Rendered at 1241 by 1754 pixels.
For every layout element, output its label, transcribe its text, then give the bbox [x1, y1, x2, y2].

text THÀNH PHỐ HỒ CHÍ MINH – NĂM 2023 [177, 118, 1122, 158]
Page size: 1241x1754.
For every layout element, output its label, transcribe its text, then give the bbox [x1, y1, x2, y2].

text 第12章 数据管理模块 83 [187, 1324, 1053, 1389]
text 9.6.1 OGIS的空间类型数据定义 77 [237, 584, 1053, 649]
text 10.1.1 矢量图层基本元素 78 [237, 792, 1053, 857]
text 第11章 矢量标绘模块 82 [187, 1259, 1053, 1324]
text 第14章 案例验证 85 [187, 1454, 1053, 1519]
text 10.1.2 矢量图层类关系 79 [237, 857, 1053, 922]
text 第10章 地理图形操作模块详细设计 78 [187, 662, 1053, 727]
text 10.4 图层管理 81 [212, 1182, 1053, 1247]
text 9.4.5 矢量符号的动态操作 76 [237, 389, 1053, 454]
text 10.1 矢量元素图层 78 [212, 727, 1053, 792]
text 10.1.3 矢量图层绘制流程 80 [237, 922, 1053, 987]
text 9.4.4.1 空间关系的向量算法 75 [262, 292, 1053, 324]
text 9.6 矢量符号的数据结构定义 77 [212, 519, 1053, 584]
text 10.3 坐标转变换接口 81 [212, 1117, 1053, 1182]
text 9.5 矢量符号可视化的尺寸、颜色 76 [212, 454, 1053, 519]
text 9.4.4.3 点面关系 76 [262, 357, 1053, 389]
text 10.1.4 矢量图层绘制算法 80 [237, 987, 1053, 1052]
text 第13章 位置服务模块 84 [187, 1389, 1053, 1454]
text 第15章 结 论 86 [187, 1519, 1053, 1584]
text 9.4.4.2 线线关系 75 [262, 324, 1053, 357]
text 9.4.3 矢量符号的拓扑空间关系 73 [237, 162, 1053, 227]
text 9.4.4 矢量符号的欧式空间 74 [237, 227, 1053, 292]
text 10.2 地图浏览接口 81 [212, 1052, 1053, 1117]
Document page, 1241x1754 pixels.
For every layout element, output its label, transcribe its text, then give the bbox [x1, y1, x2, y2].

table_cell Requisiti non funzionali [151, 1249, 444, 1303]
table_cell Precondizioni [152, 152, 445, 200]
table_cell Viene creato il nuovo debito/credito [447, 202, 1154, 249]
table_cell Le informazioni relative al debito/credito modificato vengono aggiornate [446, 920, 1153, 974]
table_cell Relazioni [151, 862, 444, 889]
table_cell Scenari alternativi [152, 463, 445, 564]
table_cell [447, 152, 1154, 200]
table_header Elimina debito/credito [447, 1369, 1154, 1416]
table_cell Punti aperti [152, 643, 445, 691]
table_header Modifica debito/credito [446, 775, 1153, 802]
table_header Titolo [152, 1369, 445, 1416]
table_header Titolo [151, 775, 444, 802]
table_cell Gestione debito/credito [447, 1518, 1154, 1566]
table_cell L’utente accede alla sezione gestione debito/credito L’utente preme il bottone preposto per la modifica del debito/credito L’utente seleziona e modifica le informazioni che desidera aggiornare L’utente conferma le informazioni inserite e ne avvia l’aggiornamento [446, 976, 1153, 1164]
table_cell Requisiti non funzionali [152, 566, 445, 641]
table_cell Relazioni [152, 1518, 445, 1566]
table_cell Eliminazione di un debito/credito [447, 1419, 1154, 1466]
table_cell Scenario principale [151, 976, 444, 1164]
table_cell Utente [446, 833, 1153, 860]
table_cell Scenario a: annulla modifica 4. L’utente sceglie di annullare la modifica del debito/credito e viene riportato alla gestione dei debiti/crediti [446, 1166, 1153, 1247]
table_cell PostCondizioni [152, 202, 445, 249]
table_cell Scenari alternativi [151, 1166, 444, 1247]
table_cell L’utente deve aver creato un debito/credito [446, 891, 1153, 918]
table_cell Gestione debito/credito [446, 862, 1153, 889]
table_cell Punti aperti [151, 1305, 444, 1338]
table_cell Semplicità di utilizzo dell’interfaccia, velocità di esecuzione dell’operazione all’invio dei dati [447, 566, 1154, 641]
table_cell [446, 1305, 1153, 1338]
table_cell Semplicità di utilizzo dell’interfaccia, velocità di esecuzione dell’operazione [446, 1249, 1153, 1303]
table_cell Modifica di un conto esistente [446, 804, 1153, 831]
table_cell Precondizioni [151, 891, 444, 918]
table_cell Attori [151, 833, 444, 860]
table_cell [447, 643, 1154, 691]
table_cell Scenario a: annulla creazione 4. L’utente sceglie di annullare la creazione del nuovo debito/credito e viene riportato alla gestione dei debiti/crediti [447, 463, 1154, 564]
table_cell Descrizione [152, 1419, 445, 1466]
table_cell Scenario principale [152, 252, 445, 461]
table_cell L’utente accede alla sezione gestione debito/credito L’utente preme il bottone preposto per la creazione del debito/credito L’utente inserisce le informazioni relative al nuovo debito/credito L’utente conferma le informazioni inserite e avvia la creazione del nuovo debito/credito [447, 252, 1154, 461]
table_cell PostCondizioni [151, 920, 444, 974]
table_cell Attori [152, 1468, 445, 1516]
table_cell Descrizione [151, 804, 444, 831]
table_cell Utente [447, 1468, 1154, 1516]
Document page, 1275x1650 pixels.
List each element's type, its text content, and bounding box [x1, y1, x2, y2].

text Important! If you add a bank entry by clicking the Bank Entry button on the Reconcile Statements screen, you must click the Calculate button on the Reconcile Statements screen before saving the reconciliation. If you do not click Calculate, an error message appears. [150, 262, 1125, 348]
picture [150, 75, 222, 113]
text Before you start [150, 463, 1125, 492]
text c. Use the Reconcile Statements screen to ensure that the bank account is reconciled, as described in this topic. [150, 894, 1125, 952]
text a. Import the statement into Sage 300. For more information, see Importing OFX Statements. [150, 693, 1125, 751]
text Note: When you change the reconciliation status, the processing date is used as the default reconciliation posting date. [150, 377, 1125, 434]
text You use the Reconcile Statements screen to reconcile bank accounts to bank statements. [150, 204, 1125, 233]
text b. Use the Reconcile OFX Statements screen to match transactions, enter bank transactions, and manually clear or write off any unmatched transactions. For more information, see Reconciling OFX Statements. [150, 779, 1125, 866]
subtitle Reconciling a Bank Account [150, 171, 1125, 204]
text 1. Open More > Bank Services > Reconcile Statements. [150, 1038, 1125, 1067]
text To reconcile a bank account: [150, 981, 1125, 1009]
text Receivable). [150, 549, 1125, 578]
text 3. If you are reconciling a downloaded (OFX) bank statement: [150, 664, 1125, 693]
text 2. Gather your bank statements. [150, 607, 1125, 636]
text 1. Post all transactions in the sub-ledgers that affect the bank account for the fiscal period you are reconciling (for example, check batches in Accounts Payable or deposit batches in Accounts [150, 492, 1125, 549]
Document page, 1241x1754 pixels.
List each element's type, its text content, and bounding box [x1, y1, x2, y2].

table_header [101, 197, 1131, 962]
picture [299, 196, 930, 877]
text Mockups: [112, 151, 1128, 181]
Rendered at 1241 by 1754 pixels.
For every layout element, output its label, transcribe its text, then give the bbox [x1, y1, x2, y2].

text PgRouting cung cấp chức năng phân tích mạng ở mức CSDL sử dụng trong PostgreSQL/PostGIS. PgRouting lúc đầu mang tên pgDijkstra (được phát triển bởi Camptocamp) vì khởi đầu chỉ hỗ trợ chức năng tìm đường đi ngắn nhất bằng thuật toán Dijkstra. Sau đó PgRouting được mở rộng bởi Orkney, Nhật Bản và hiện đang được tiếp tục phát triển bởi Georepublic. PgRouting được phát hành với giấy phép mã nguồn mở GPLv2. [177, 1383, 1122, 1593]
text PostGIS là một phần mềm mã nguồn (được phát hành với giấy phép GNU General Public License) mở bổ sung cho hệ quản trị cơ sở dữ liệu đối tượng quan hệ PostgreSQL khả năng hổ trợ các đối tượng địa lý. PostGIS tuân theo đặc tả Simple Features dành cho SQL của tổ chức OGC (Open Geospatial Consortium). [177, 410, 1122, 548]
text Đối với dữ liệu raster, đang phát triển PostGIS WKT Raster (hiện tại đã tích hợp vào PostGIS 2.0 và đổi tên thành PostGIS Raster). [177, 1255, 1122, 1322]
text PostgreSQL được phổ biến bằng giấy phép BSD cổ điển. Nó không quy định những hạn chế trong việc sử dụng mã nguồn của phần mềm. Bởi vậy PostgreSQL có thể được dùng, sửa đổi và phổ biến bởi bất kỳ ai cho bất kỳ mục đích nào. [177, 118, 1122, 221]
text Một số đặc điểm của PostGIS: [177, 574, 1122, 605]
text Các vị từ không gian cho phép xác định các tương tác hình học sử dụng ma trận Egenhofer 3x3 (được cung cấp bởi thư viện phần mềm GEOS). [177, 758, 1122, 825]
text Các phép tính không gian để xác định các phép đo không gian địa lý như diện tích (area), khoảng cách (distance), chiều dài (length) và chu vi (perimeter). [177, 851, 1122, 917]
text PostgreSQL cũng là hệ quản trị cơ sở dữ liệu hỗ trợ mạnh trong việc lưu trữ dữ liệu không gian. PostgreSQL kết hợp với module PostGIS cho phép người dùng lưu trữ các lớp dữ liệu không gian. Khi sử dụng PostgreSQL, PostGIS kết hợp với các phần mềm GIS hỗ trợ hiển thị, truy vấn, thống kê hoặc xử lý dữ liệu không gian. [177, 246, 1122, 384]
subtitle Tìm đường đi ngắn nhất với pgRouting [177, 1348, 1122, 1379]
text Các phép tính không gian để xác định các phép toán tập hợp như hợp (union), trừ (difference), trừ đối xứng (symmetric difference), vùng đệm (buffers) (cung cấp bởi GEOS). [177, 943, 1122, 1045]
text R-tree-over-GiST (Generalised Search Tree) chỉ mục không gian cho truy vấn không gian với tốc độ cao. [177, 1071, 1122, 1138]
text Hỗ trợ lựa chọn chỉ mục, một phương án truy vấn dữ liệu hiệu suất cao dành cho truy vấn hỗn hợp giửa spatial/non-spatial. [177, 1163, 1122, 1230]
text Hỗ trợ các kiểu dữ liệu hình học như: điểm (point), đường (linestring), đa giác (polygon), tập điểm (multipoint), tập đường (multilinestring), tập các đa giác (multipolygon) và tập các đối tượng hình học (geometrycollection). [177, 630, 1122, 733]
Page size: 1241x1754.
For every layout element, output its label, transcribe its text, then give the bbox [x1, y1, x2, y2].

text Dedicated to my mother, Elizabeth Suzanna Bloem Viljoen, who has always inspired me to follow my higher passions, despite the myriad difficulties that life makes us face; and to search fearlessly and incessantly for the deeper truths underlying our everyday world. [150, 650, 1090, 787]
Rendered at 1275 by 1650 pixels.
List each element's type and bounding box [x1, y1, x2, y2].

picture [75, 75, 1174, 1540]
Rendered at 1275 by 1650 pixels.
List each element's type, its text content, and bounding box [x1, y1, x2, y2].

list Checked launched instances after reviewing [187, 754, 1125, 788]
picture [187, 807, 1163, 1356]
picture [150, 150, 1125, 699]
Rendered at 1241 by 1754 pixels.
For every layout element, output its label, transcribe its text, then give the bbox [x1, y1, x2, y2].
════════
▶ **Task details**: Tell how many lines in the data above hold "creazione". Nothing but the number.

▶ **Exercise result**: 2